--- WHAT THE TASK ASKS ---
Please resume the interview about women in cyber security below, starting right after its last sentence.

--- EXTRACTED TEXT ---
Begin

I think having that sense of belonging and from the outset is really important, so improved representation and visibility of women in the field can help newcomers not feel like outsiders. The way that we role-model certain careers can influence the number of women seeking to work in cyber security. If you don’t see it how do you know about it? How do you imagine yourself in that position? If you don’t know anyone working in the field, you’re probably less likely to pursue a career in that area. Some initiatives in Western Australia that are seeking to increase the visibility of STEM role models to high school students include the Girls’ Programming Network, hosted by Edith Cowan University, and the Techtrails STEM and Future Skills Program run by Women in Technology WA.

Beyond high school, we have an organization here called the Australian Women in Security Network (AWSN) whose mission is to support and inspire women who are currently working in or seeking to work in the security sector (this includes areas outside cyber security, including physical security). I’m a chapter lead of AWSN here in Western Australia and have been a member of the Perth AWSN chapter since it was established—more than 5 years ago now. I’ve found that my involvement in AWSN has been very beneficial. I’ve gained a lot of confidence, have a solid support and peer group, and really get a sense of joy watching people achieve their career goals from graduating university, to obtaining their first job, speaking in public for the first time at an industry conference, or winning awards.

Can you describe the culture of a cyber security company (the social aspect, hierarchy, perspectives on time off, etc.)?

From the security industry perspective, it is an absolutely fantastic community Australia-wide. We have regular social events where even if we’re competitors we catch up like friends. I think the community is quite strong and we’re very willing to help each other. Often security professionals will stay at a company for a few years and then move on, it’s kind of like musical chairs, so maintaining positive relationships in the security community is important. In general, the community is very welcoming and friendly. Of course, every community has its own problematic people but for the most part, we’re all friends and we have a good time every month catching up when we can. If you’re lucky you’ll then work with some of those people as well.

End

--- ENTRIES PROVIDED ---
Begin

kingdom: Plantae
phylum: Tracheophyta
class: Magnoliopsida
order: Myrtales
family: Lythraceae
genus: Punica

End
Begin

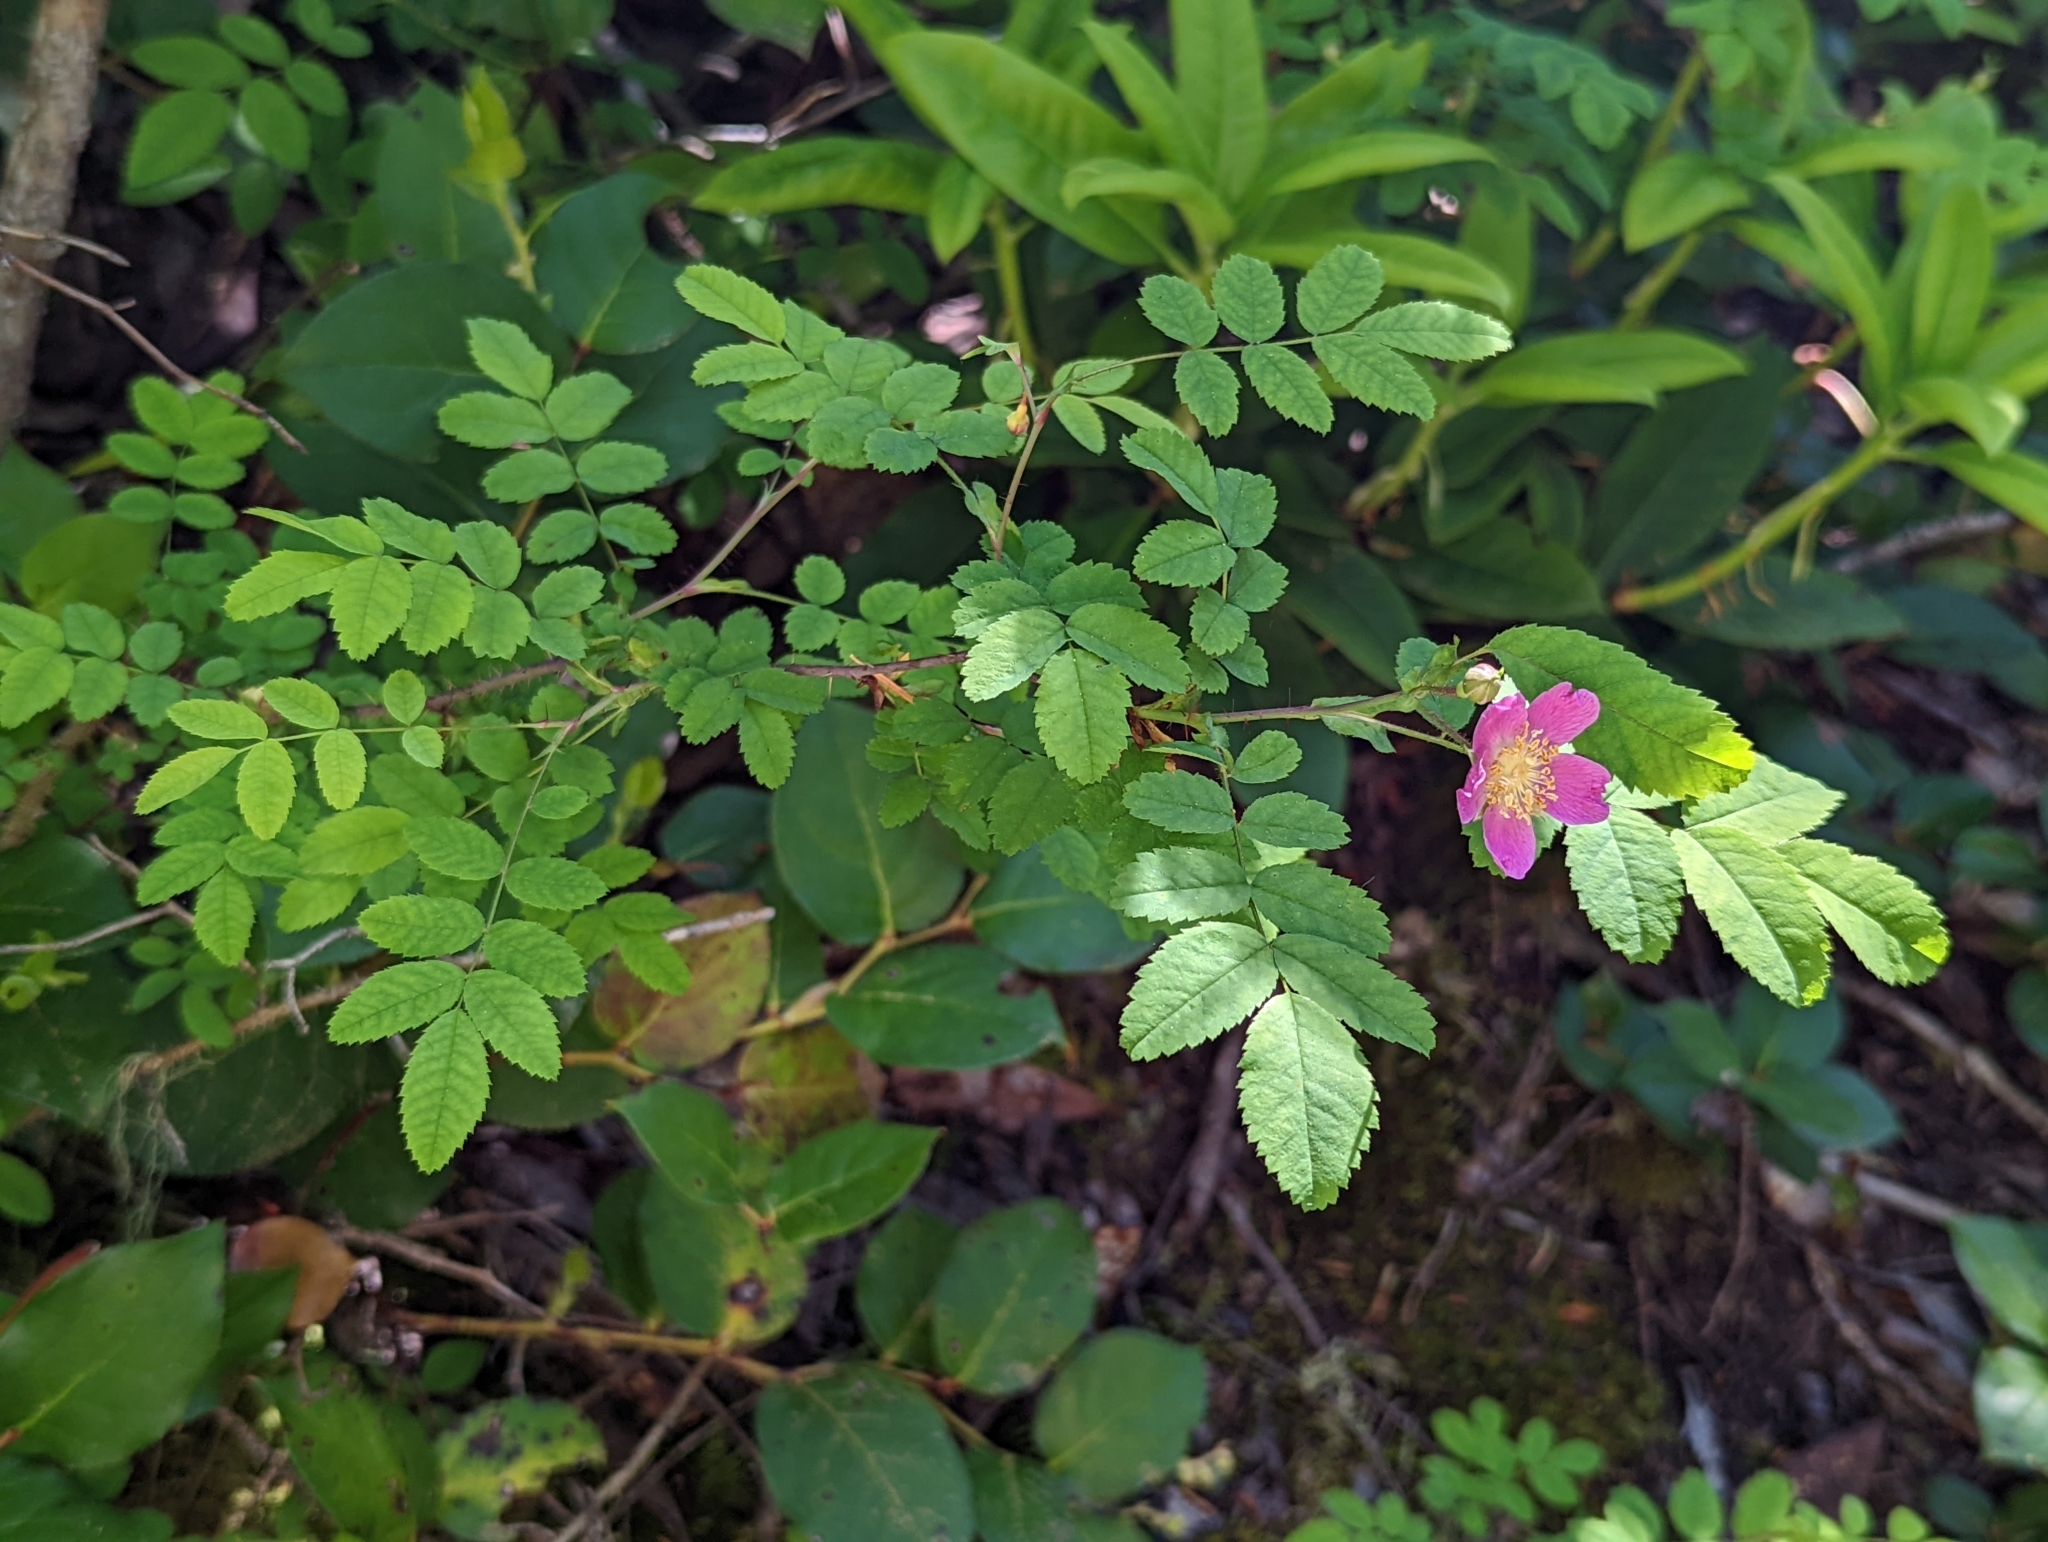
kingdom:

End

--- RESPONSE BELOW ---
The type of work that you’re involved in can really impact your work-life balance and how much you’re expected to work each week. On average, most contracts for full-time workers specify that you are expected to work 38 hours per week but I can guarantee you most people, especially in DFIR, are working far more than that. Some companies are more flexible than others as far as working conditions and start and finish times and whether you can compress your day or spread it out, etc. The amount of hours I work per week is really dependent on the type of security incidents we’re dealing with. If we get really high-impact jobs like ransomware attacks where a business just can’t operate, we will have long days and work weekends. It can be really intense and we probably work double the hours we normally would. But then we can make up for that later by having some downtime, which is good. Not all companies are like that. There’s still often an expectation that you’ll do a 90-hour week and then continue on with your 40 hours as usual. So, you do see a lot of burnout in the industry.

What is the learning curve like for a career in digital forensics – do you feel like you learned everything pretty quickly or did you have to work really hard for a long time to get your foothold? Is the learning ongoing?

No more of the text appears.